The EU is at a crucial turning point for its competitiveness, decarbonisation and security, with a clear need to act. Structurally high energy costs are hurting our citizens and businesses. The challenges are clear, and so is the role of the European Union to address them. Today, the Commission is putting forward an Action Plan with short-term measures to lower energy costs, complete the Energy Union, attract investments and be better prepared for potential energy crises. As a key component of the Clean Industrial Deal , this Plan will not only bring relief to households facing high energy bills, but also to industries that struggle with high production costs, with estimated overall savings of €45 billion in 2025, that will progressively increase until €130 billion in annual savings by 2030 and €260 billion by 2040.
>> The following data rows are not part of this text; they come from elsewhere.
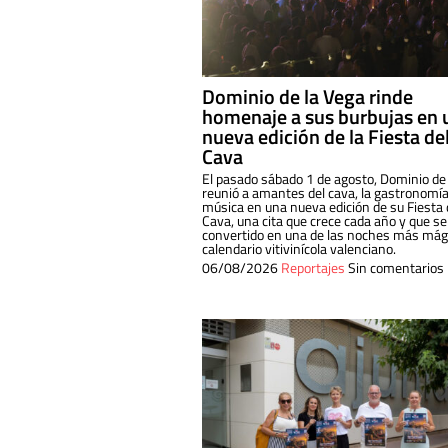
Dominio de la Vega rinde
homenaje a sus burbujas en 
nueva edición de la Fiesta de
Cava
El pasado sábado 1 de agosto, Dominio de
reunió a amantes del cava, la gastronomía
música en una nueva edición de su Fiesta 
Cava, una cita que crece cada año y que se
convertido en una de las noches más mági
calendario vitivinícola valenciano.
06/08/2026
Reportajes
Sin comentarios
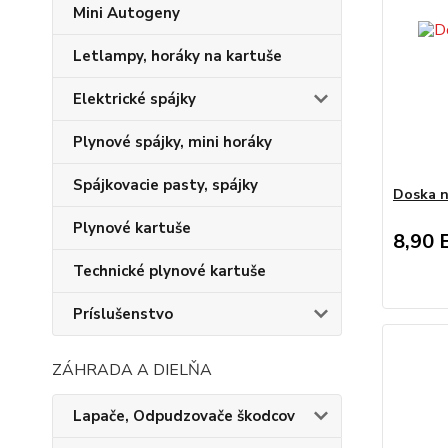
Mini Autogeny
Letlampy, horáky na kartuše
Elektrické spájky
Plynové spájky, mini horáky
Spájkovacie pasty, spájky
Doska n
Plynové kartuše
8,90 
Technické plynové kartuše
Príslušenstvo
ZÁHRADA A DIELŇA
Lapače, Odpudzovače škodcov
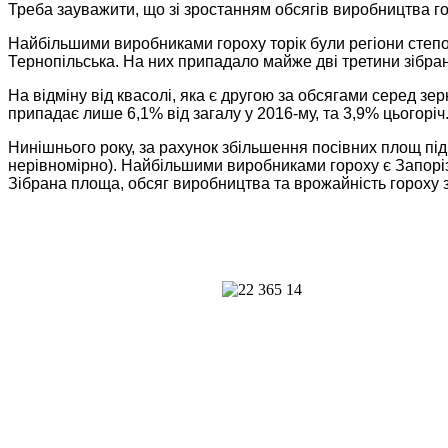
Треба зауважити, що зі зростанням обсягів виробництва гор
Найбільшими виробниками гороху торік були регіони степов
Тернопільська. На них припадало майже дві третини зібра
На відміну від квасолі, яка є другою за обсягами серед 
припадає лише 6,1% від загалу у 2016-му, та 3,9% цьогоріч
Нинішнього року, за рахунок збільшення посівних площ під 
нерівномірно). Найбільшими виробниками гороху є Запорізь
Зібрана площа, обсяг виробництва та врожайність гороху з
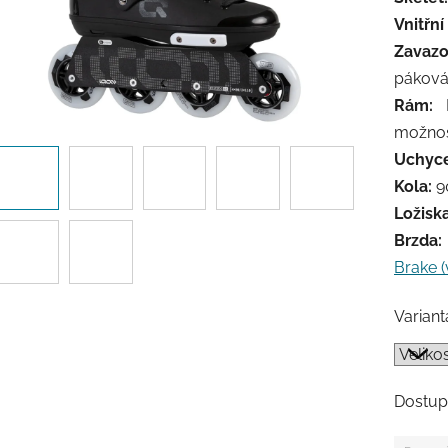
Vnitřní
Zavazo
pákov
Rám:
I
možnos
Uchyce
Kola:
9
Ložiska
Brzda:
Brake (
Variant
Dostup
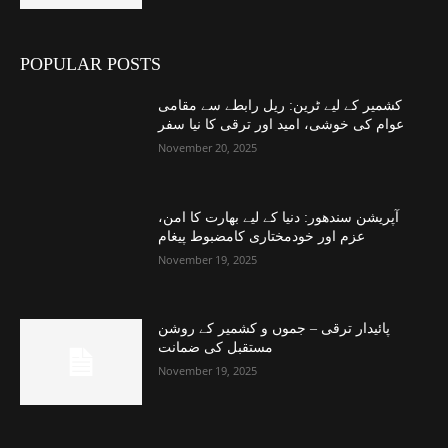
POPULAR POSTS
کشمیر کے لیے ٹرین: ریل رابطے سے مقامی
عوام کی خوشی، امید اور ترقی کا نیا سفر
November 20, 2025
آپریشن سندھور: دنیا کے لیے بھارت کا امن،
عزم اور خودمختاری کامضبوط پیغام
November 19, 2025
پائیدار ترقی – جموں و کشمیر کے روشن
مستقبل کی ضمانت
November 19, 2025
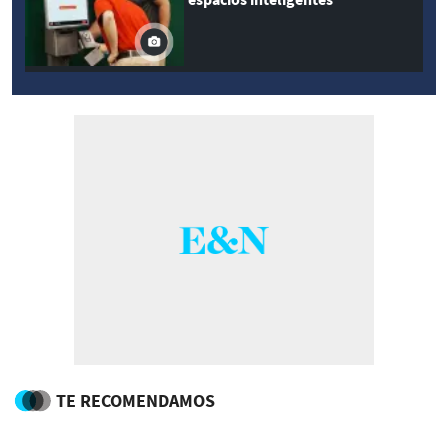
TE RECOMENDAMOS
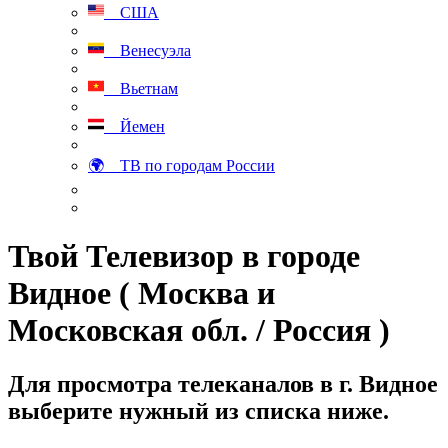
США
Венесуэла
Вьетнам
Йемен
🌍 ТВ по городам России
Твой Телевизор в городе
Видное ( Москва и
Московская обл. / Россия )
Для просмотра телеканалов в г. Видное
выберите нужный из списка ниже.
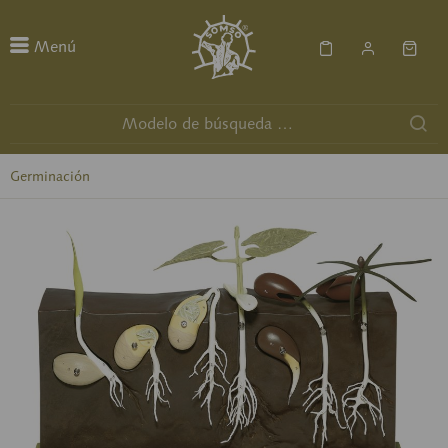
Menú
Germinación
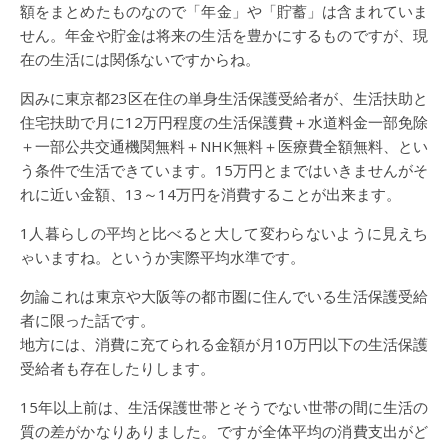
額をまとめたものなので「年金」や「貯蓄」は含まれていま
せん。年金や貯金は将来の生活を豊かにするものですが、現
在の生活には関係ないですからね。
因みに東京都23区在住の単身生活保護受給者が、生活扶助と
住宅扶助で月に12万円程度の生活保護費＋水道料金一部免除
＋一部公共交通機関無料＋NHK無料＋医療費全額無料、とい
う条件で生活できています。15万円とまではいきませんがそ
れに近い金額、13～14万円を消費することが出来ます。
1人暮らしの平均と比べると大して変わらないように見えち
ゃいますね。というか実際平均水準です。
勿論これは東京や大阪等の都市圏に住んでいる生活保護受給
者に限った話です。
地方には、消費に充てられる金額が月10万円以下の生活保護
受給者も存在したりします。
15年以上前は、生活保護世帯とそうでない世帯の間に生活の
質の差がかなりありました。ですが全体平均の消費支出がど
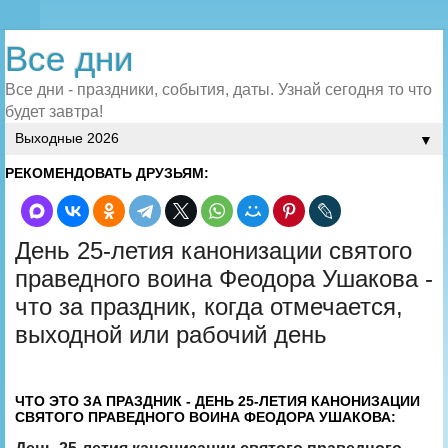
Все дни
Все дни - праздники, события, даты. Узнай сегодня то что
будет завтра!
▼
РЕКОМЕНДОВАТЬ ДРУЗЬЯМ:
День 25-летия канонизации святого
праведного воина Феодора Ушакова -
что за праздник, когда отмечается,
выходной или рабочий день
ЧТО ЭТО ЗА ПРАЗДНИК - ДЕНЬ 25-ЛЕТИЯ КАНОНИЗАЦИИ
СВЯТОГО ПРАВЕДНОГО ВОИНА ФЕОДОРА УШАКОВА:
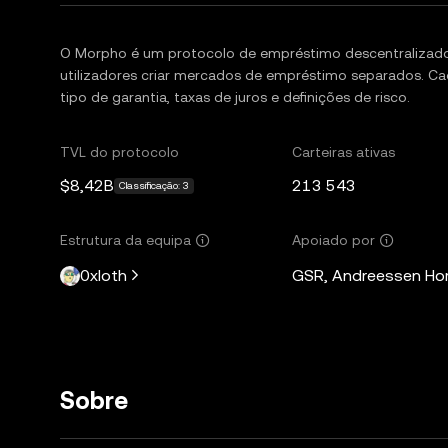
O Morpho é um protocolo de empréstimo descentralizado
utilizadores criar mercados de empréstimo separados. C
tipo de garantia, taxas de juros e definições de risco.
TVL do protocolo
Carteiras ativas
$8,42B
213 543
Classificação: 3
Estrutura da equipa
Apoiado por
0xloth
GSR, Andreessen Horo
Sobre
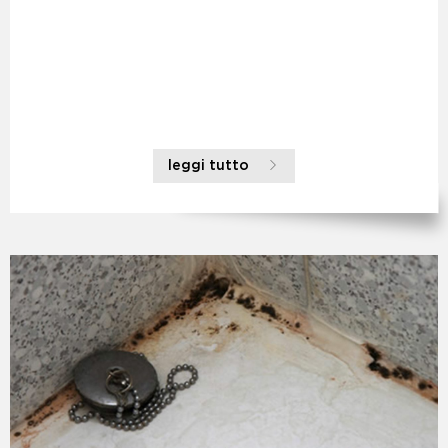
leggi tutto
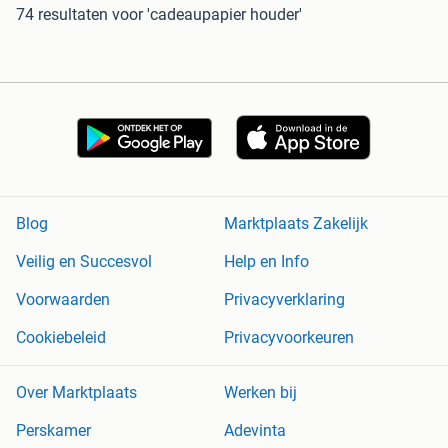
74 resultaten
voor 'cadeaupapier houder'
Blog
Marktplaats Zakelijk
Veilig en Succesvol
Help en Info
Voorwaarden
Privacyverklaring
Cookiebeleid
Privacyvoorkeuren
Over Marktplaats
Werken bij
Perskamer
Adevinta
The Action Plan will bring short-term relief to consumers and pave the way for the completion of the Energy Union by frontloading the benefits of more renewable energy, energy savings, deeper market integration and better interconnections. Crucially, it proposes actions to tackle the structural challenges that are driving up energy costs in the EU, notably Europe's reliance on imported fossil fuels and lack of full integration of the electricity system. The Plan builds on the recent reform of the Electricity Market Design, the REPowerEU Plan , sector-specific blueprints for wind, solar and grids and revised energy and climate legislation under the Fit for 55 package.
By accelerating investments in clean energy and infrastructure, and by bringing transparency and fairness to gas markets, energy can be made more affordable. A further reduction of permitting times for renewables and energy infrastructure will also help lowering power production costs. Consumers already benefit from around €34 billion every year thanks to the EU's internal energy market. Further integration could raise such benefits up to €40-43 billion per year already by 2030.
President Ursula von der Leyen said:" We're driving energy prices down and competitiveness up. We have already significantly reduced energy prices in Europe by doubling down on renewables. Now, we are going a step further with the Affordable Energy Action Plan as part of our Clean Industrial Deal. With it, we will achieve more predictable prices, stronger connections across Europe, and increased energy offtake. We will systematically remove remaining obstacles so that we can build a true Energy Union."
Lowering energy costs to provide immediate relief to consumers while completing the Energy Union
To make electricity more affordable, the Commission will tackle all three components of energy bills, namely network and system costs, taxes and levies and supply costs. We will make recommendations to the Member States to lower national taxes on electricity and enable consumers to switch suppliers more easily towards cheaper energy offers, among others. Building on existing EU electricity legislation, the Commission will also further support the uptake of long-term supply contracts which ultimately help break the link between retail electricity bills and high and volatile gas prices. To lower the network charges part of the energy bill, it will propose a methodology to ensure network charges reflect the costs of the energy system, incentivising the most efficient use of the grid.
Together with support to bring more and faster renewables, the Commission will also bring about significant benefits for consumers by supporting a broader uptake of energy efficiency solutions, which can lead to savings of up to €162 billion per year in 2030. An EU guarantee scheme to be developed in cooperation with the European Investment Bank will help de-risk investment in energy efficiency services and facilitate access to more efficient appliances and products with longer lifetimes.
EU gas prices are too high and are affecting the competitiveness of the European industry. To ensure fair competition, the Commission will step up its scrutiny of the EU gas markets with the help of the Agency for the Cooperation of Energy Regulators (ACER), the European Securities and Markets Authority (ESMA) and national regulators. We will also engage with reliable LNG suppliers to identify additional cost-competitive imports and harness the Union's purchasing power by aggregating demand from EU companies.
Ultimately, deeper integrated, well-functioning and decarbonised energy markets are the best shield against price volatility. This is why the Commission will strive to complete the Energy Union, with more interconnectors, a stronger grid and cross-border trading, and will roll out a set of initiatives to boost electrification and the decarbonisation of the heating and cooling sectors, to mobilise private capital and further digitalise the energy system, among others.
Being better prepared for potential crises
Security of supply is key to ensure prices remain stable. The Commission will update the EU energy security framework to address emerging threats such as cyber-attacks, critical infrastructure sabotage and risks from reliance on imports. It will also step up preparedness for potential price crisis, among others, by issuing guidance to Member States on how to reward consumers to reduce consumption at peak times and keep energy bills in check.